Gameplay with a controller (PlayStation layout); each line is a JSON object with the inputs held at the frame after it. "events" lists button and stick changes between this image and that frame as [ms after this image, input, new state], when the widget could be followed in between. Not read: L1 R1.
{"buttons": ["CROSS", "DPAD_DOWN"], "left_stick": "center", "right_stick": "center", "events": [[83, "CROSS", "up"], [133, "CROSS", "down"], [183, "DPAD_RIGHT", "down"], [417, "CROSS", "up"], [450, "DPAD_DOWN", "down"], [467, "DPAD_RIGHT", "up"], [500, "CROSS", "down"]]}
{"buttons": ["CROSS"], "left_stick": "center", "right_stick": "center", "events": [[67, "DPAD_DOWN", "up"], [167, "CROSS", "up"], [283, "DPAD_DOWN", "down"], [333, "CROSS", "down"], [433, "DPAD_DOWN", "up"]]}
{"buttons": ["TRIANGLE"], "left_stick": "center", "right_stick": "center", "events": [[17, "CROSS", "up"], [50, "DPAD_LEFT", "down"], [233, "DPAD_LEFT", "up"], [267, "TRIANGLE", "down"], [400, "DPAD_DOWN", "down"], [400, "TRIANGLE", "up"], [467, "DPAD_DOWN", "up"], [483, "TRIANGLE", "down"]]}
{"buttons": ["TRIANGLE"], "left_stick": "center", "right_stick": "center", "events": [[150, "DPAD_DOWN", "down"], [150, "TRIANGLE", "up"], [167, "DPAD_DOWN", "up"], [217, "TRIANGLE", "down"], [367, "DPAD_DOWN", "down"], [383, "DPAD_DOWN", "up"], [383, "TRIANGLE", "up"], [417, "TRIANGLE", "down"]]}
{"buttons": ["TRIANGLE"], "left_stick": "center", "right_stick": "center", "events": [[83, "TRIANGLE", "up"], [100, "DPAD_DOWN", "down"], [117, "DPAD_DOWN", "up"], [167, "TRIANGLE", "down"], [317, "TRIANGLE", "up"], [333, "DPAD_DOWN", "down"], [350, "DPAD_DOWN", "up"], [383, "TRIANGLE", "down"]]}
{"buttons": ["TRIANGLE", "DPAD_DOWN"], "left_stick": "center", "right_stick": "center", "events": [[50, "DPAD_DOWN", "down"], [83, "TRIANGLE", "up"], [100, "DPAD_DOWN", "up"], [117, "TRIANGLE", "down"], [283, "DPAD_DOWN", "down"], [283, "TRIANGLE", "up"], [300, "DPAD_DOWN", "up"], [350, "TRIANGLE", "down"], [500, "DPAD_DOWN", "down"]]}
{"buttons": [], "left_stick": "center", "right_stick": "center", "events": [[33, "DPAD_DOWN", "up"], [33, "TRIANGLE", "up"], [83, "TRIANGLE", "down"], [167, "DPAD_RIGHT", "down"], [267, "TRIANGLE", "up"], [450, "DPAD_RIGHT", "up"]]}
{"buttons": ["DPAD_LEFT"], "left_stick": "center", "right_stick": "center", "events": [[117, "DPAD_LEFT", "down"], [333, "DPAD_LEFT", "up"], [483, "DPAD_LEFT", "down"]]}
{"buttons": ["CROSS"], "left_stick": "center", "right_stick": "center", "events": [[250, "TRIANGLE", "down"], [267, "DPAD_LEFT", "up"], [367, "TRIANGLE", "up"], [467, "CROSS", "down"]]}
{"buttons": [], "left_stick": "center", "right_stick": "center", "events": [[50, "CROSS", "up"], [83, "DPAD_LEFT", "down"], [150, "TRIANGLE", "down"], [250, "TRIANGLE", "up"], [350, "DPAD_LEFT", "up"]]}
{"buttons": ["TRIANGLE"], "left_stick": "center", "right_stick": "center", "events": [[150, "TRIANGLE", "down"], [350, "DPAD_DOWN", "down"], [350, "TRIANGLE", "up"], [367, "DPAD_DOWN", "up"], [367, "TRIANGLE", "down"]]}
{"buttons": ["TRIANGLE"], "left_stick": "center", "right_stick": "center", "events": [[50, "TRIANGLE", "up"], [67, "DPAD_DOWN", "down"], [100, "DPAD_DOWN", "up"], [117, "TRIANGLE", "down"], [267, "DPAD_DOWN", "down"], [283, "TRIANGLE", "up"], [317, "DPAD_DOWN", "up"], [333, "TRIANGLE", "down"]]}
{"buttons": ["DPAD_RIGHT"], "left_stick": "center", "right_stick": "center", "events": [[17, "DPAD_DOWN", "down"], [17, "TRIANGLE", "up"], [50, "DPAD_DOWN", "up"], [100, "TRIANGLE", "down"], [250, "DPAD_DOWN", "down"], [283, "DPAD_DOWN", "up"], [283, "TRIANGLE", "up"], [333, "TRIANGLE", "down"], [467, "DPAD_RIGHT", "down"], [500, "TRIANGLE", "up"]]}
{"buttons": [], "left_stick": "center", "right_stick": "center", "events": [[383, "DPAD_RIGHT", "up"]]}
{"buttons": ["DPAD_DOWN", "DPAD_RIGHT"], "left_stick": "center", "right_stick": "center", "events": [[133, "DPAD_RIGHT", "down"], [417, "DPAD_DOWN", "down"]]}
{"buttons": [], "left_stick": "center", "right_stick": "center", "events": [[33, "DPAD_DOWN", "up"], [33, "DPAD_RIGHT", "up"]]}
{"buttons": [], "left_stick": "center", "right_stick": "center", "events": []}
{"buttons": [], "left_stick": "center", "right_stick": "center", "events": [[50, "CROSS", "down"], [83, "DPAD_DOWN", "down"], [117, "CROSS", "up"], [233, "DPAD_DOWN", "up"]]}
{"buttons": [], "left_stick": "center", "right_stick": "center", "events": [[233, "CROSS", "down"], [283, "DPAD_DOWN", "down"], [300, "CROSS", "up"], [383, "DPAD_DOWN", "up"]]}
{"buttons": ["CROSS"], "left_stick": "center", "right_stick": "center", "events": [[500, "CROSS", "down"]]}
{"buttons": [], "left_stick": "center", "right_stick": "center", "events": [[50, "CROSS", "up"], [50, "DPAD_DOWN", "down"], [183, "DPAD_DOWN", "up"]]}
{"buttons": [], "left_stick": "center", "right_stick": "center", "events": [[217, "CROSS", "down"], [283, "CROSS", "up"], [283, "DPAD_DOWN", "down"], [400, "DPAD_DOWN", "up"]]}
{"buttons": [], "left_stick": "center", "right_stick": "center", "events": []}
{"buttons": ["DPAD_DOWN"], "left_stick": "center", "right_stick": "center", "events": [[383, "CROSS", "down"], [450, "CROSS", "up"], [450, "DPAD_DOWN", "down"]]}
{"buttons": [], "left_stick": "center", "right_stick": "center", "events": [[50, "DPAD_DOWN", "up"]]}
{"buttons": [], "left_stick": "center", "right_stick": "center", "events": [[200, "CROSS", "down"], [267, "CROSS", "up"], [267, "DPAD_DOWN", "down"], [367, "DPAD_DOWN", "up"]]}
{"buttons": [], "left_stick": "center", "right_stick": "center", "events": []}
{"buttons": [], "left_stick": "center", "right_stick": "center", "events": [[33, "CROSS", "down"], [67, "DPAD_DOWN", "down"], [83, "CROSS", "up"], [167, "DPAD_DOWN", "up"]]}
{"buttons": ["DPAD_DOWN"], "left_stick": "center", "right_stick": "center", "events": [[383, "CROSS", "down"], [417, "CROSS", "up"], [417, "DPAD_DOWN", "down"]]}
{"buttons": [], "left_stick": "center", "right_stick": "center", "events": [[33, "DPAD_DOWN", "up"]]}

EXERCISE DETAILS: Please print the full listing shown above, exactly as it appears.

EXERCISE RESULT:
Gameplay with a controller (PlayStation layout); each line is a JSON object with the inputs held at the frame after it. "events" lists button and stick changes between this image and that frame as [ms after this image, input, new state], when the widget could be followed in between. Not read: L1 R1.
{"buttons": ["CROSS", "DPAD_DOWN"], "left_stick": "center", "right_stick": "center", "events": [[83, "CROSS", "up"], [133, "CROSS", "down"], [183, "DPAD_RIGHT", "down"], [417, "CROSS", "up"], [450, "DPAD_DOWN", "down"], [467, "DPAD_RIGHT", "up"], [500, "CROSS", "down"]]}
{"buttons": ["CROSS"], "left_stick": "center", "right_stick": "center", "events": [[67, "DPAD_DOWN", "up"], [167, "CROSS", "up"], [283, "DPAD_DOWN", "down"], [333, "CROSS", "down"], [433, "DPAD_DOWN", "up"]]}
{"buttons": ["TRIANGLE"], "left_stick": "center", "right_stick": "center", "events": [[17, "CROSS", "up"], [50, "DPAD_LEFT", "down"], [233, "DPAD_LEFT", "up"], [267, "TRIANGLE", "down"], [400, "DPAD_DOWN", "down"], [400, "TRIANGLE", "up"], [467, "DPAD_DOWN", "up"], [483, "TRIANGLE", "down"]]}
{"buttons": ["TRIANGLE"], "left_stick": "center", "right_stick": "center", "events": [[150, "DPAD_DOWN", "down"], [150, "TRIANGLE", "up"], [167, "DPAD_DOWN", "up"], [217, "TRIANGLE", "down"], [367, "DPAD_DOWN", "down"], [383, "DPAD_DOWN", "up"], [383, "TRIANGLE", "up"], [417, "TRIANGLE", "down"]]}
{"buttons": ["TRIANGLE"], "left_stick": "center", "right_stick": "center", "events": [[83, "TRIANGLE", "up"], [100, "DPAD_DOWN", "down"], [117, "DPAD_DOWN", "up"], [167, "TRIANGLE", "down"], [317, "TRIANGLE", "up"], [333, "DPAD_DOWN", "down"], [350, "DPAD_DOWN", "up"], [383, "TRIANGLE", "down"]]}
{"buttons": ["TRIANGLE", "DPAD_DOWN"], "left_stick": "center", "right_stick": "center", "events": [[50, "DPAD_DOWN", "down"], [83, "TRIANGLE", "up"], [100, "DPAD_DOWN", "up"], [117, "TRIANGLE", "down"], [283, "DPAD_DOWN", "down"], [283, "TRIANGLE", "up"], [300, "DPAD_DOWN", "up"], [350, "TRIANGLE", "down"], [500, "DPAD_DOWN", "down"]]}
{"buttons": [], "left_stick": "center", "right_stick": "center", "events": [[33, "DPAD_DOWN", "up"], [33, "TRIANGLE", "up"], [83, "TRIANGLE", "down"], [167, "DPAD_RIGHT", "down"], [267, "TRIANGLE", "up"], [450, "DPAD_RIGHT", "up"]]}
{"buttons": ["DPAD_LEFT"], "left_stick": "center", "right_stick": "center", "events": [[117, "DPAD_LEFT", "down"], [333, "DPAD_LEFT", "up"], [483, "DPAD_LEFT", "down"]]}
{"buttons": ["CROSS"], "left_stick": "center", "right_stick": "center", "events": [[250, "TRIANGLE", "down"], [267, "DPAD_LEFT", "up"], [367, "TRIANGLE", "up"], [467, "CROSS", "down"]]}
{"buttons": [], "left_stick": "center", "right_stick": "center", "events": [[50, "CROSS", "up"], [83, "DPAD_LEFT", "down"], [150, "TRIANGLE", "down"], [250, "TRIANGLE", "up"], [350, "DPAD_LEFT", "up"]]}
{"buttons": ["TRIANGLE"], "left_stick": "center", "right_stick": "center", "events": [[150, "TRIANGLE", "down"], [350, "DPAD_DOWN", "down"], [350, "TRIANGLE", "up"], [367, "DPAD_DOWN", "up"], [367, "TRIANGLE", "down"]]}
{"buttons": ["TRIANGLE"], "left_stick": "center", "right_stick": "center", "events": [[50, "TRIANGLE", "up"], [67, "DPAD_DOWN", "down"], [100, "DPAD_DOWN", "up"], [117, "TRIANGLE", "down"], [267, "DPAD_DOWN", "down"], [283, "TRIANGLE", "up"], [317, "DPAD_DOWN", "up"], [333, "TRIANGLE", "down"]]}
{"buttons": ["DPAD_RIGHT"], "left_stick": "center", "right_stick": "center", "events": [[17, "DPAD_DOWN", "down"], [17, "TRIANGLE", "up"], [50, "DPAD_DOWN", "up"], [100, "TRIANGLE", "down"], [250, "DPAD_DOWN", "down"], [283, "DPAD_DOWN", "up"], [283, "TRIANGLE", "up"], [333, "TRIANGLE", "down"], [467, "DPAD_RIGHT", "down"], [500, "TRIANGLE", "up"]]}
{"buttons": [], "left_stick": "center", "right_stick": "center", "events": [[383, "DPAD_RIGHT", "up"]]}
{"buttons": ["DPAD_DOWN", "DPAD_RIGHT"], "left_stick": "center", "right_stick": "center", "events": [[133, "DPAD_RIGHT", "down"], [417, "DPAD_DOWN", "down"]]}
{"buttons": [], "left_stick": "center", "right_stick": "center", "events": [[33, "DPAD_DOWN", "up"], [33, "DPAD_RIGHT", "up"]]}
{"buttons": [], "left_stick": "center", "right_stick": "center", "events": []}
{"buttons": [], "left_stick": "center", "right_stick": "center", "events": [[50, "CROSS", "down"], [83, "DPAD_DOWN", "down"], [117, "CROSS", "up"], [233, "DPAD_DOWN", "up"]]}
{"buttons": [], "left_stick": "center", "right_stick": "center", "events": [[233, "CROSS", "down"], [283, "DPAD_DOWN", "down"], [300, "CROSS", "up"], [383, "DPAD_DOWN", "up"]]}
{"buttons": ["CROSS"], "left_stick": "center", "right_stick": "center", "events": [[500, "CROSS", "down"]]}
{"buttons": [], "left_stick": "center", "right_stick": "center", "events": [[50, "CROSS", "up"], [50, "DPAD_DOWN", "down"], [183, "DPAD_DOWN", "up"]]}
{"buttons": [], "left_stick": "center", "right_stick": "center", "events": [[217, "CROSS", "down"], [283, "CROSS", "up"], [283, "DPAD_DOWN", "down"], [400, "DPAD_DOWN", "up"]]}
{"buttons": [], "left_stick": "center", "right_stick": "center", "events": []}
{"buttons": ["DPAD_DOWN"], "left_stick": "center", "right_stick": "center", "events": [[383, "CROSS", "down"], [450, "CROSS", "up"], [450, "DPAD_DOWN", "down"]]}
{"buttons": [], "left_stick": "center", "right_stick": "center", "events": [[50, "DPAD_DOWN", "up"]]}
{"buttons": [], "left_stick": "center", "right_stick": "center", "events": [[200, "CROSS", "down"], [267, "CROSS", "up"], [267, "DPAD_DOWN", "down"], [367, "DPAD_DOWN", "up"]]}
{"buttons": [], "left_stick": "center", "right_stick": "center", "events": []}
{"buttons": [], "left_stick": "center", "right_stick": "center", "events": [[33, "CROSS", "down"], [67, "DPAD_DOWN", "down"], [83, "CROSS", "up"], [167, "DPAD_DOWN", "up"]]}
{"buttons": ["DPAD_DOWN"], "left_stick": "center", "right_stick": "center", "events": [[383, "CROSS", "down"], [417, "CROSS", "up"], [417, "DPAD_DOWN", "down"]]}
{"buttons": [], "left_stick": "center", "right_stick": "center", "events": [[33, "DPAD_DOWN", "up"]]}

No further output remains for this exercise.